- **Problem requirements**:
Could you restate the entries word for word, without the images?

- **Material for the task**:
'''

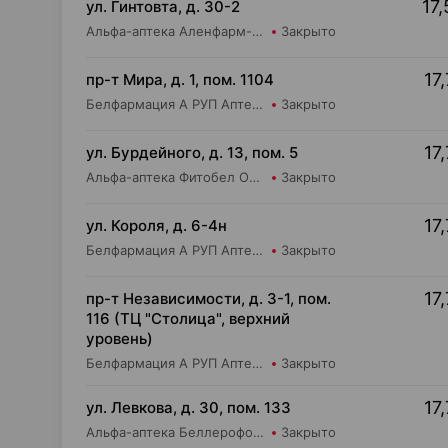
17,
ул. Гинтовта, д. 30-2
Альфа-аптека Аленфарм-Плюс ОДО Аптека №16
Закрыто
17,
пр-т Мира, д. 1, пом. 1104
Белфармация А РУП Аптека №100
Закрыто
17,
ул. Бурдейного, д. 13, пом. 5
Альфа-аптека Фитобел ООО Аптека №1
Закрыто
17,
ул. Короля, д. 6-4н
Белфармация А РУП Аптека №11
Закрыто
17,
пр-т Независимости, д. 3-1, пом.
116 (ТЦ "Столица", верхний
уровень)
Белфармация А РУП Аптека №13
Закрыто
17,
ул. Левкова, д. 30, пом. 133
Альфа-аптека Беллерофон ООО Аптека №7
Закрыто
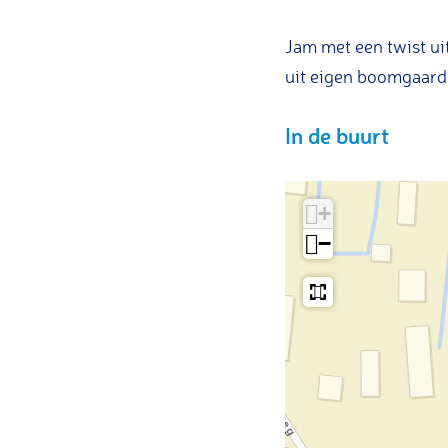
a
a
m
a
n
n
v
m
Jam met een twist ui
A
A
a
v
uit eigen boomgaard
n
n
n
a
In de buurt
A
n
n
A
n
+
−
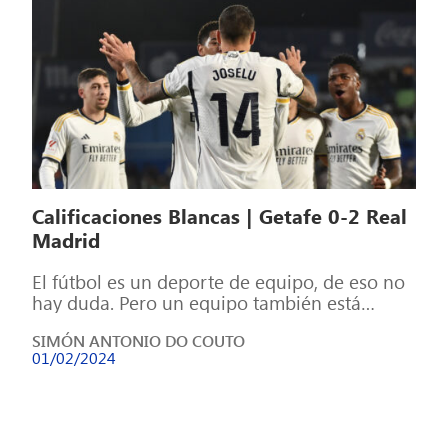
Calificaciones Blancas | Getafe 0-2 Real
Madrid
El fútbol es un deporte de equipo, de eso no
hay duda. Pero un equipo también está
formado por individuos, […]
SIMÓN ANTONIO DO COUTO
01/02/2024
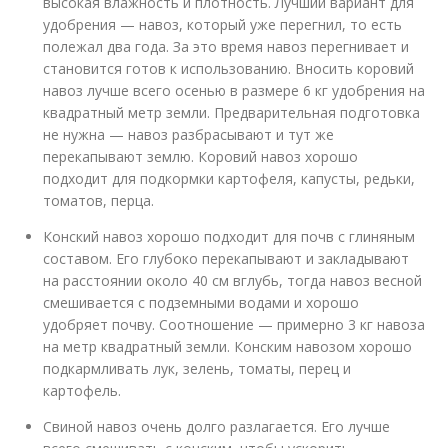
высокая влажность и плотность. Лучший вариант для
удобрения — навоз, который уже перегнил, то есть
полежал два года. За это время навоз перегнивает и
становится готов к использованию. Вносить коровий
навоз лучше всего осенью в размере 6 кг удобрения на
квадратный метр земли. Предварительная подготовка
не нужна — навоз разбрасывают и тут же
перекапывают землю. Коровий навоз хорошо
подходит для подкормки картофеля, капусты, редьки,
томатов, перца.
Конский навоз хорошо подходит для почв с глиняным
составом. Его глубоко перекапывают и закладывают
на расстоянии около 40 см вглубь, тогда навоз весной
смешивается с подземными водами и хорошо
удобряет почву. Соотношение — примерно 3 кг навоза
на метр квадратный земли. Конским навозом хорошо
подкармливать лук, зелень, томаты, перец и
картофель.
Свиной навоз очень долго разлагается. Его лучше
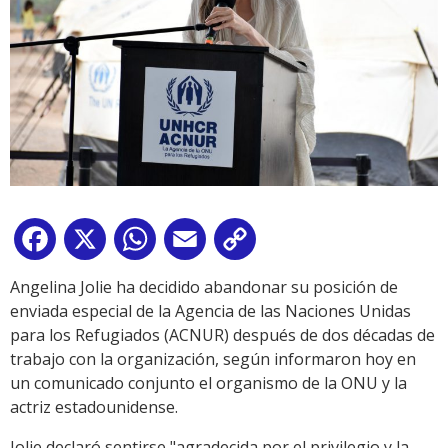
Facebook
X
WhatsApp
Email
Copy
Link
Angelina Jolie ha decidido abandonar su posición de
enviada especial de la Agencia de las Naciones Unidas
para los Refugiados (ACNUR) después de dos décadas de
trabajo con la organización, según informaron hoy en
un comunicado conjunto el organismo de la ONU y la
actriz estadounidense.
Jolie declaró sentirse "agradecida por el privilegio y la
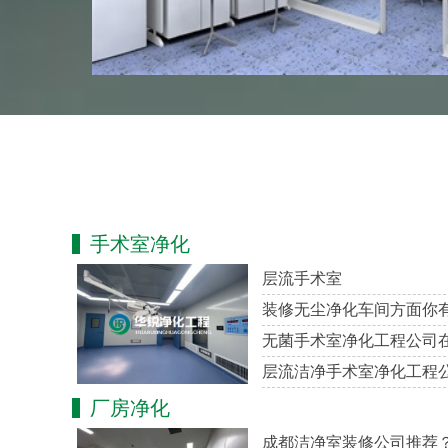
手术室净化
层流手术室
装修无尘净化车间方面你
无菌手术室净化工程公司
层流洁净手术室净化工程
厂房净化
成都洁净室装修公司推荐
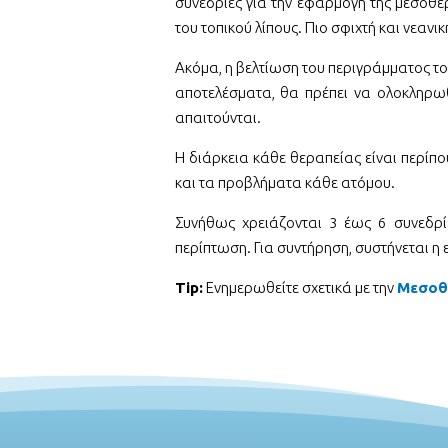
συνεδρίες για την εφαρμογή της μεσοθ
του τοπικού λίπους. Πιο σφιχτή και νεανι
Ακόμα, η βελτίωση του περιγράμματος τ
αποτελέσματα, θα πρέπει να ολοκληρω
απαιτούνται.
Η διάρκεια κάθε θεραπείας είναι περίπο
και τα προβλήματα κάθε ατόμου.
Συνήθως χρειάζονται 3 έως 6 συνεδρί
περίπτωση. Για συντήρηση, συστήνεται η 
Tip:
Ενημερωθείτε σχετικά με την
Μεσοθ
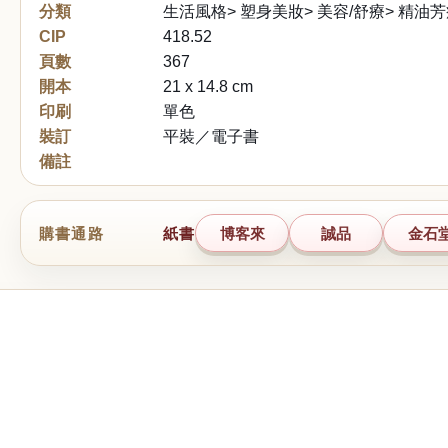
分類
生活風格> 塑身美妝> 美容/舒療> 精油
CIP
418.52
頁數
367
開本
21 x 14.8 cm
印刷
單色
裝訂
平裝／電子書
備註
購書通路
紙書
博客來
誠品
金石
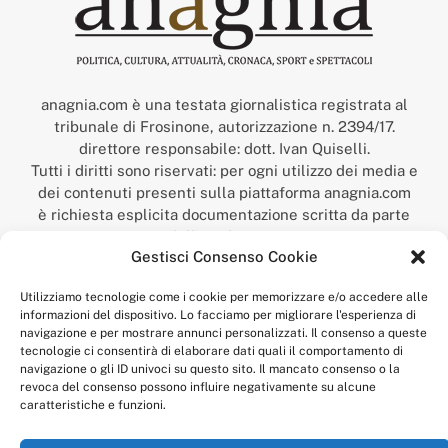
anagnia.com è una testata giornalistica registrata al
tribunale di Frosinone, autorizzazione n. 2394/17.
direttore responsabile: dott. Ivan Quiselli.
Tutti i diritti sono riservati: per ogni utilizzo dei media e
dei contenuti presenti sulla piattaforma anagnia.com
è richiesta esplicita documentazione scritta da parte
della redazione.
Gestisci Consenso Cookie
“Anagnia” è un marchio registrato presso l’Ufficio Italiano
Brevetti e Marchi del Ministero dello Sviluppo
Utilizziamo tecnologie come i cookie per memorizzare e/o accedere alle
Economico,
informazioni del dispositivo. Lo facciamo per migliorare l'esperienza di
num. registrazione: 302017000014044 del 9 febbraio 2017.
navigazione e per mostrare annunci personalizzati. Il consenso a queste
Per contatti:
redazione@anagnia.com
tecnologie ci consentirà di elaborare dati quali il comportamento di
navigazione o gli ID univoci su questo sito. Il mancato consenso o la
revoca del consenso possono influire negativamente su alcune
caratteristiche e funzioni.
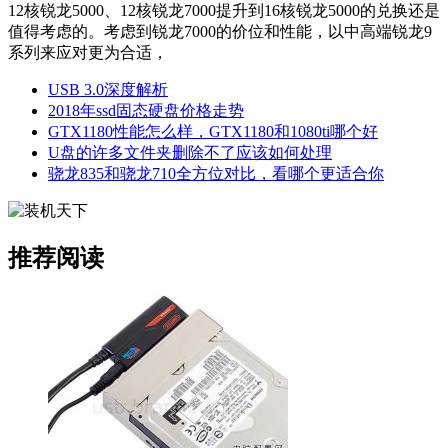
12核锐龙5000、12核锐龙7000提升到16核锐龙5000的兑换还是
值得考虑的。考虑到锐龙7000的价位和性能，以中高端锐龙9
系列来应对更为合适，
USB 3.0深度解析
2018年ssd固态硬盘价格走势
GTX1180性能怎么样，GTX1180和1080ti哪个好
U盘的许多文件夹删除不了应该如何处理
骁龙835和骁龙710全方位对比，看哪个更适合你
推荐阅读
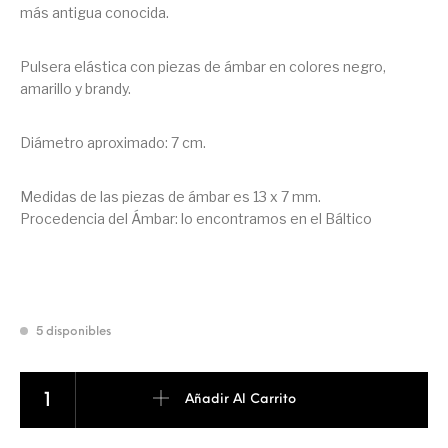
más antigua conocida.
Pulsera elástica con piezas de ámbar en colores negro,
amarillo y brandy.
Diámetro aproximado: 7 cm.
Medidas de las piezas de ámbar es 13 x 7 mm.
Procedencia del Ámbar: lo encontramos en el Báltico
5 disponibles
PULSERA DE ÁMBAR cantidad
Añadir Al Carrito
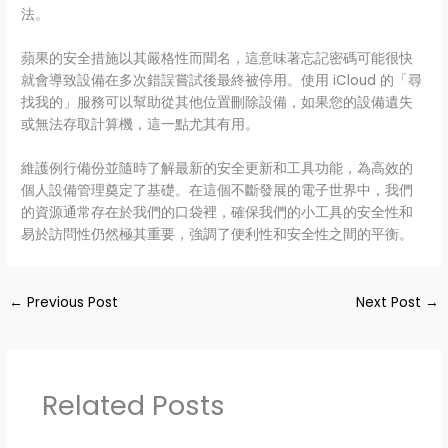
法。
蘋果的安全措施以其嚴格性而聞名，這意味著忘記密碼可能很快
就會導致設備在多次錯誤嘗試後最終被停用。使用 iCloud 的「尋
找我的」服務可以幫助從其他位置刪除設備，如果您的設備遺失
或無法存取計算機，這一點尤其有用。
維護例行備份並隨時了解最新的安全更新和工具功能，為高效的
個人設備管理奠定了基礎。在這個不斷發展的電子世界中，我們
的資源通常存在於我們的口袋裡，確保我們的小工具的安全性和
易於訪問性仍然極其重要，強調了便利性和安全性之間的平衡。
←
Previous Post
Next Post
→
Related Posts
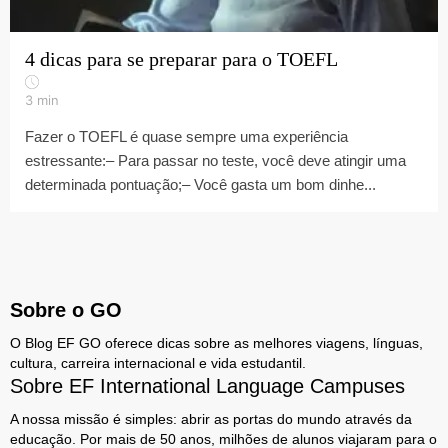
4 dicas para se preparar para o TOEFL
3
min
Fazer o TOEFL é quase sempre uma experiência
estressante:– Para passar no teste, você deve atingir uma
determinada pontuação;– Você gasta um bom dinhe...
Sobre o GO
O Blog EF GO oferece dicas sobre as melhores viagens, línguas,
cultura, carreira internacional e vida estudantil.
Sobre EF International Language Campuses
A nossa missão é simples: abrir as portas do mundo através da
educação. Por mais de 50 anos, milhões de alunos viajaram para o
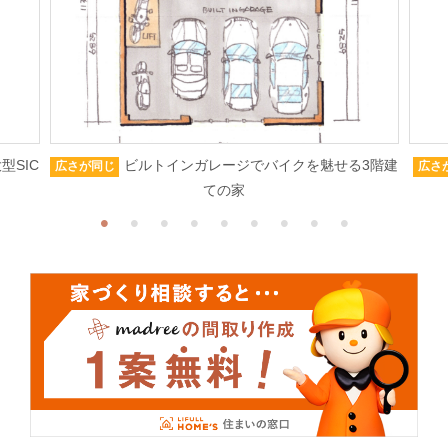
型SIC
ビルトインガレージでバイクを魅せる3階建
広さが同じ
広さ
ての家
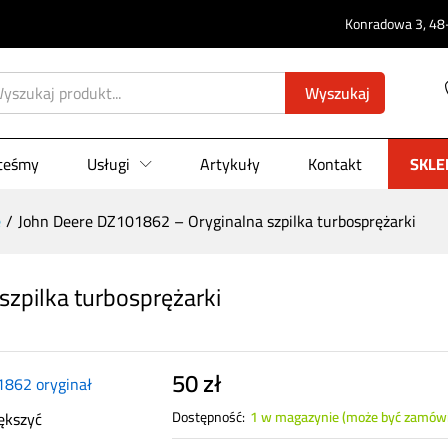
Konradowa 3, 48-
 szpilka turbosprężarki
Wyszukaj
0)
steśmy
Usługi
Artykuły
Kontakt
SKLE
e
/
John Deere DZ101862 – Oryginalna szpilka turbosprężarki
zpilka turbosprężarki
50
zł
ększyć
Dostępność:
1 w magazynie (może być zamów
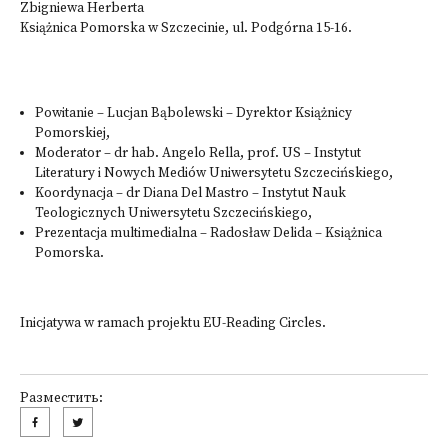
Zbigniewa Herberta
Książnica Pomorska w Szczecinie, ul. Podgórna 15-16.
Powitanie – Lucjan Bąbolewski – Dyrektor Książnicy
Pomorskiej,
Moderator – dr hab. Angelo Rella, prof. US – Instytut
Literatury i Nowych Mediów Uniwersytetu Szczecińskiego,
Koordynacja – dr Diana Del Mastro – Instytut Nauk
Teologicznych Uniwersytetu Szczecińskiego,
Prezentacja multimedialna – Radosław Delida – Książnica
Pomorska.
Inicjatywa w ramach projektu EU-Reading Circles.
Разместить:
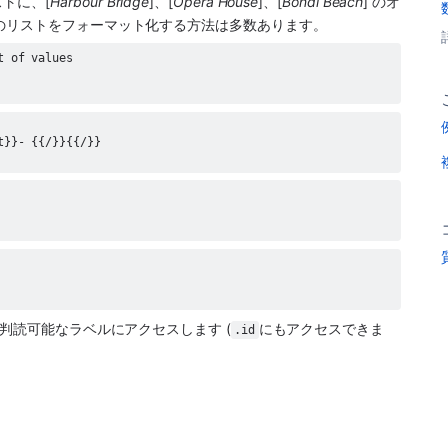
ストに、[
Harbour Bridge
]、[
Opera House
]、[
Bondi Beach
] のオ
のリストをフォーマット化する方法は多数あります。
判読可能なラベルにアクセスします (
にもアクセスできま
.id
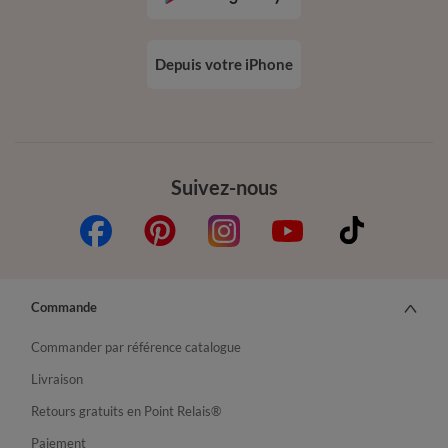
Depuis votre iPhone
Suivez-nous
Commande
Commander par référence catalogue
Livraison
Retours gratuits en Point Relais®
Paiement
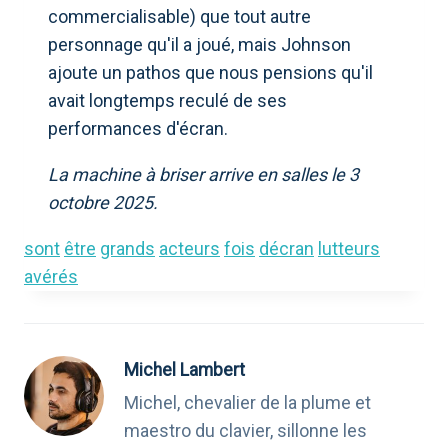
commercialisable) que tout autre
personnage qu'il a joué, mais Johnson
ajoute un pathos que nous pensions qu'il
avait longtemps reculé de ses
performances d'écran.
La machine à briser arrive en salles le 3
octobre 2025.
sont
être
grands
acteurs
fois
décran
lutteurs
avérés
Michel Lambert
Michel, chevalier de la plume et
maestro du clavier, sillonne les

'''

- **Exercise output**:
17,
ул. Гинтовта, д. 30-2
Альфа-аптека Аленфарм-Плюс ОДО Аптека №16
Закрыто
17,
пр-т Мира, д. 1, пом. 1104
Белфармация А РУП Аптека №100
Закрыто
17,
ул. Бурдейного, д. 13, пом. 5
Альфа-аптека Фитобел ООО Аптека №1
Закрыто
17,
ул. Короля, д. 6-4н
Белфармация А РУП Аптека №11
Закрыто
17,
пр-т Независимости, д. 3-1, пом.
116 (ТЦ "Столица", верхний
уровень)
Белфармация А РУП Аптека №13
Закрыто
17,
ул. Левкова, д. 30, пом. 133
Альфа-аптека Беллерофон ООО Аптека №7
Закрыто
a
a
m
a
n
n
v
m
Jam met een twist ui
A
A
a
v
uit eigen boomgaard
n
n
n
a
In de buurt
A
n
n
A
n
+
−
Calificaciones Blancas | Getafe 0-2 Real
Madrid
El fútbol es un deporte de equipo, de eso no
hay duda. Pero un equipo también está
formado por individuos, […]
SIMÓN ANTONIO DO COUTO
01/02/2024
высокая влажность и плотность. Лучший вариант для
удобрения — навоз, который уже перегнил, то есть
полежал два года. За это время навоз перегнивает и
становится готов к использованию. Вносить коровий
навоз лучше всего осенью в размере 6 кг удобрения на
квадратный метр земли. Предварительная подготовка
не нужна — навоз разбрасывают и тут же
перекапывают землю. Коровий навоз хорошо
подходит для подкормки картофеля, капусты, редьки,
томатов, перца.
Конский навоз хорошо подходит для почв с глиняным
составом. Его глубоко перекапывают и закладывают
на расстоянии около 40 см вглубь, тогда навоз весной
смешивается с подземными водами и хорошо
удобряет почву. Соотношение — примерно 3 кг навоза
на метр квадратный земли. Конским навозом хорошо
подкармливать лук, зелень, томаты, перец и
картофель.
Свиной навоз очень долго разлагается. Его лучше
Facebook
X
WhatsApp
Email
Copy
Link
Angelina Jolie ha decidido abandonar su posición de
enviada especial de la Agencia de las Naciones Unidas
para los Refugiados (ACNUR) después de dos décadas de
trabajo con la organización, según informaron hoy en
un comunicado conjunto el organismo de la ONU y la
actriz estadounidense.
Jolie declaró sentirse "agradecida por el privilegio y la
手术室净化
层流手术室
装修无尘净化车间方面你
无菌手术室净化工程公司
层流洁净手术室净化工程
厂房净化
成都洁净室装修公司推荐
συνεδρίες για την εφαρμογή της μεσοθ
του τοπικού λίπους. Πιο σφιχτή και νεανι
Ακόμα, η βελτίωση του περιγράμματος τ
αποτελέσματα, θα πρέπει να ολοκληρω
απαιτούνται.
Η διάρκεια κάθε θεραπείας είναι περίπο
και τα προβλήματα κάθε ατόμου.
Συνήθως χρειάζονται 3 έως 6 συνεδρί
περίπτωση. Για συντήρηση, συστήνεται η 
Tip:
Ενημερωθείτε σχετικά με την
Μεσοθ
分類
生活風格> 塑身美妝> 美容/舒療> 精油
CIP
418.52
頁數
367
開本
21 x 14.8 cm
印刷
單色
裝訂
平裝／電子書
備註
購書通路
紙書
博客來
誠品
金石
anagnia.com è una testata giornalistica registrata al
tribunale di Frosinone, autorizzazione n. 2394/17.
direttore responsabile: dott. Ivan Quiselli.
Tutti i diritti sono riservati: per ogni utilizzo dei media e
dei contenuti presenti sulla piattaforma anagnia.com
è richiesta esplicita documentazione scritta da parte
della redazione.
Gestisci Consenso Cookie
“Anagnia” è un marchio registrato presso l’Ufficio Italiano
Brevetti e Marchi del Ministero dello Sviluppo
Utilizziamo tecnologie come i cookie per memorizzare e/o accedere alle
Economico,
informazioni del dispositivo. Lo facciamo per migliorare l'esperienza di
num. registrazione: 302017000014044 del 9 febbraio 2017.
navigazione e per mostrare annunci personalizzati. Il consenso a queste
Per contatti:
redazione@anagnia.com
tecnologie ci consentirà di elaborare dati quali il comportamento di
navigazione o gli ID univoci su questo sito. Il mancato consenso o la
revoca del consenso possono influire negativamente su alcune
caratteristiche e funzioni.
12核锐龙5000、12核锐龙7000提升到16核锐龙5000的兑换还是
值得考虑的。考虑到锐龙7000的价位和性能，以中高端锐龙9
系列来应对更为合适，
USB 3.0深度解析
2018年ssd固态硬盘价格走势
GTX1180性能怎么样，GTX1180和1080ti哪个好
U盘的许多文件夹删除不了应该如何处理
骁龙835和骁龙710全方位对比，看哪个更适合你
推荐阅读
más antigua conocida.
Pulsera elástica con piezas de ámbar en colores negro,
amarillo y brandy.
Diámetro aproximado: 7 cm.
Medidas de las piezas de ámbar es 13 x 7 mm.
Procedencia del Ámbar: lo encontramos en el Báltico
5 disponibles
PULSERA DE ÁMBAR cantidad
Añadir Al Carrito
法。
蘋果的安全措施以其嚴格性而聞名，這意味著忘記密碼可能很快
就會導致設備在多次錯誤嘗試後最終被停用。使用 iCloud 的「尋
找我的」服務可以幫助從其他位置刪除設備，如果您的設備遺失
或無法存取計算機，這一點尤其有用。
維護例行備份並隨時了解最新的安全更新和工具功能，為高效的
個人設備管理奠定了基礎。在這個不斷發展的電子世界中，我們
的資源通常存在於我們的口袋裡，確保我們的小工具的安全性和
易於訪問性仍然極其重要，強調了便利性和安全性之間的平衡。
←
Previous Post
Next Post
→
Related Posts
4 dicas para se preparar para o TOEFL
3
min
Fazer o TOEFL é quase sempre uma experiência
estressante:– Para passar no teste, você deve atingir uma
determinada pontuação;– Você gasta um bom dinhe...
Sobre o GO
O Blog EF GO oferece dicas sobre as melhores viagens, línguas,
cultura, carreira internacional e vida estudantil.
Sobre EF International Language Campuses
A nossa missão é simples: abrir as portas do mundo através da
educação. Por mais de 50 anos, milhões de alunos viajaram para o
型SIC
ビルトインガレージでバイクを魅せる3階建
広さが同じ
広さ
ての家
Konradowa 3, 48-
 szpilka turbosprężarki
Wyszukaj
0)
steśmy
Usługi
Artykuły
Kontakt
SKLE
e
/
John Deere DZ101862 – Oryginalna szpilka turbosprężarki
zpilka turbosprężarki
50
zł
ększyć
Dostępność:
1 w magazynie (może być zamów
Zbigniewa Herberta
Książnica Pomorska w Szczecinie, ul. Podgórna 15-16.
Powitanie – Lucjan Bąbolewski – Dyrektor Książnicy
Pomorskiej,
Moderator – dr hab. Angelo Rella, prof. US – Instytut
Literatury i Nowych Mediów Uniwersytetu Szczecińskiego,
Koordynacja – dr Diana Del Mastro – Instytut Nauk
Teologicznych Uniwersytetu Szczecińskiego,
Prezentacja multimedialna – Radosław Delida – Książnica
Pomorska.
Inicjatywa w ramach projektu EU-Reading Circles.
Разместить:
ストに、[
Harbour Bridge
]、[
Opera House
]、[
Bondi Beach
] のオ
のリストをフォーマット化する方法は多数あります。
判読可能なラベルにアクセスします (
にもアクセスできま
.id
Depuis votre iPhone
Suivez-nous
Commande
Commander par référence catalogue
Livraison
Retours gratuits en Point Relais®
Paiement
commercialisable) que tout autre
personnage qu'il a joué, mais Johnson
ajoute un pathos que nous pensions qu'il
avait longtemps reculé de ses
performances d'écran.
La machine à briser arrive en salles le 3
octobre 2025.
sont
être
grands
acteurs
fois
décran
lutteurs
avérés
Michel Lambert
Michel, chevalier de la plume et
maestro du clavier, sillonne les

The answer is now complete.